As to the doctrine of moral consideration, Watson thinks the law was much less clear than the court suggests, as Lord Mansfield had declared in a 1785 case that where there is a moral obligation and a promise, "the honesty and rectitude of the thing is a consideration." Id. at 1783. Lord Mansfield's position met with resistance in England, but was viewed sympathetically in America. In the 1813 case, Bowers v. Hurd, the same Chief Justice Parker who decided Mills, enforced a moral obligation, even where no antecedent debt was found. Id. at 1784-85. Reminded of Bowers in the context of Mills, Justice Parker remarked that the case "has been doubted." Id. at 1786.
In the final section of the essay, Watson summarizes theoretical approaches to the moral obligation doctrine, including: the revival or waiver theory, which seems to have informed the Mills decision (id. at 1790-93); the promissory restitution theory embodied in R.2d s. 86 (id. at 1793-95); Duncan Kennedy's concerns about the "legalization" of family relations (id. at 1795-96); and Richard Posner's economic defense of the moral obligation doctrine. (Id. at 1796). Watson finds all of these approaches inadequate in terms of explaining the behavior of courts. For example, theoretical approaches call for the enforcement of either a pre-existing obligation or of the subsequent promise, but courts do not consistently enforce either. The Restatement approach, as well as Posner's, suggest where the law ought to go rather than to describing the law as it is.
Watson has his own ideas for reform that draw on the doctrine of restitution. Watson argues that "[o]ur society suffers more from apathy than from altruism" (id. at 1801) and therefore proposes that the law create incentives to encourage Good Samaritans, like Mills and Joe Webb of Webb v. McGowin. Watson acknowledges that an expanded restitutionary doctrine would impose considerable judicial costs of enforcement. Id. The solution is simple, however.
A promise to fulfill a moral obligation should be binding regardless of whether it is supported by consideration. It should be enough for the plaintiff to prove that the defendant's promise was made with intent to be legally bound. The existence of a past "moral obligation" should be treated as prima facie evidence that the moral obligor does intend to be bound.

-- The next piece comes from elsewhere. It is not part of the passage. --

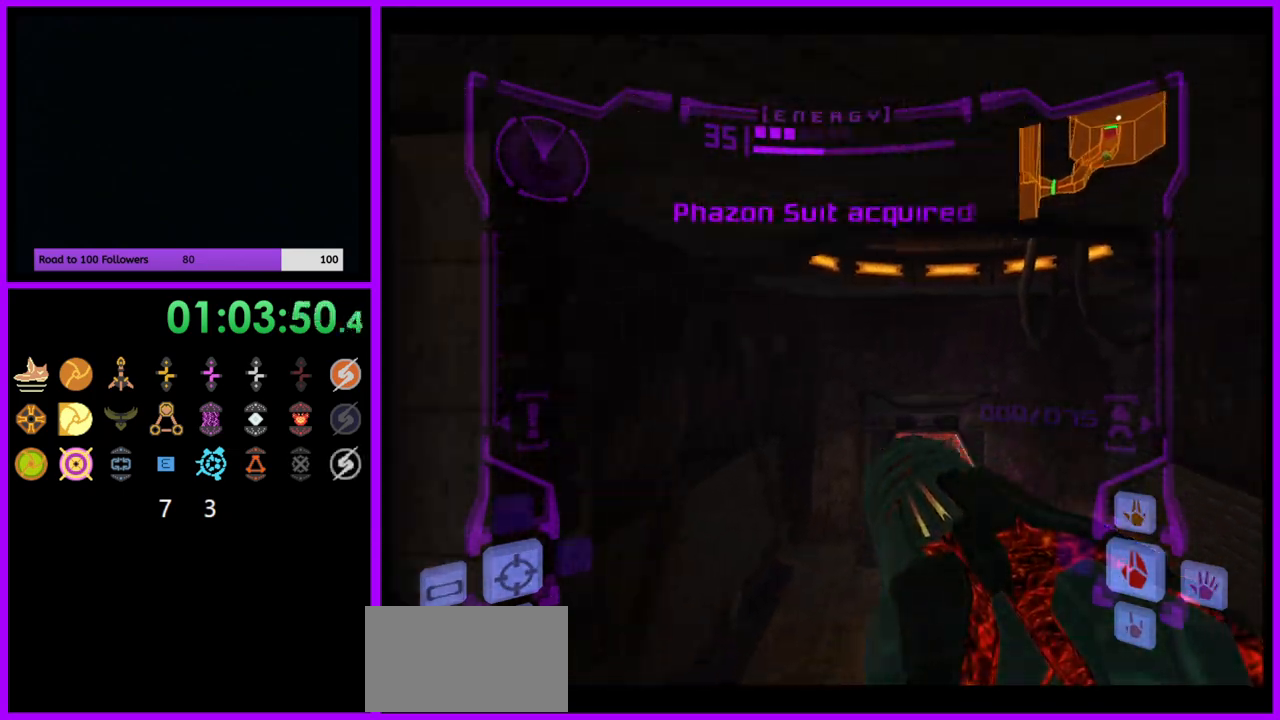
{"buttons": [], "left_stick": "left", "right_stick": "center", "events": []}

Id. at 1801. Intent to be bound would be evidenced, says Watson, not by the bizarre rigamarole of the consideration doctrine but by formal mechanisms, such as a writing or a seal. Id. at 1802. Watson concludes by predicting the ultimate demise of consideration doctrine: "Consideration doctrine, if indeed it was ever useful, has outlived its utility. The next century will see the end of consideration as we know it." Id. at 1804. With the end of the consideration doctrine, Watson foresees a future in which legal liability will be more closely linked to moral responsibility -- and the proposed reform would also enhance efficiency by making promises "more valuable at relatively little social cost."
The rule in Mills v. Wyman, says Watson is "eminently forgettable;" it is both "incoherent and inefficient." Id. at 1806. The facts of Mills -- from which we can create competing narratives -- are what remains.